◆ Required action ◆
Can you express every line of the data below as a JSON list of strings, one string per line, with blank lines omitted?

◆ Recorded data ◆
+ + + + +

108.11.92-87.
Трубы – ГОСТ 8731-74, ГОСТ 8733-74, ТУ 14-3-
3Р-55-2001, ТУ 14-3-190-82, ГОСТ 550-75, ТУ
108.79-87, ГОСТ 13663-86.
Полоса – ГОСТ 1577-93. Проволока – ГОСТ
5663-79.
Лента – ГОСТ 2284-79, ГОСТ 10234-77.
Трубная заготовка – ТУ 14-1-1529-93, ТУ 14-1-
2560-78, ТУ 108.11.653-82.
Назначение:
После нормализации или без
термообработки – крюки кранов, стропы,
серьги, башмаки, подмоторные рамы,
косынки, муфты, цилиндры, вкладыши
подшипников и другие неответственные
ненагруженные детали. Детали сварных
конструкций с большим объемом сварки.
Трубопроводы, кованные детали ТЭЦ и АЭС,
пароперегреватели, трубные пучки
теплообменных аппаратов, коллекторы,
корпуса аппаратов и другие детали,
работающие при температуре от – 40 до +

+ + + + +

◆ Answer below ◆
[
  "108.11.92-87.",
  "Трубы – ГОСТ 8731-74, ГОСТ 8733-74, ТУ 14-3-",
  "3Р-55-2001, ТУ 14-3-190-82, ГОСТ 550-75, ТУ",
  "108.79-87, ГОСТ 13663-86.",
  "Полоса – ГОСТ 1577-93. Проволока – ГОСТ",
  "5663-79.",
  "Лента – ГОСТ 2284-79, ГОСТ 10234-77.",
  "Трубная заготовка – ТУ 14-1-1529-93, ТУ 14-1-",
  "2560-78, ТУ 108.11.653-82.",
  "Назначение:",
  "После нормализации или без",
  "термообработки – крюки кранов, стропы,",
  "серьги, башмаки, подмоторные рамы,",
  "косынки, муфты, цилиндры, вкладыши",
  "подшипников и другие неответственные",
  "ненагруженные детали. Детали сварных",
  "конструкций с большим объемом сварки.",
  "Трубопроводы, кованные детали ТЭЦ и АЭС,",
  "пароперегреватели, трубные пучки",
  "теплообменных аппаратов, коллекторы,",
  "корпуса аппаратов и другие детали,",
  "работающие при температуре от – 40 до +"
]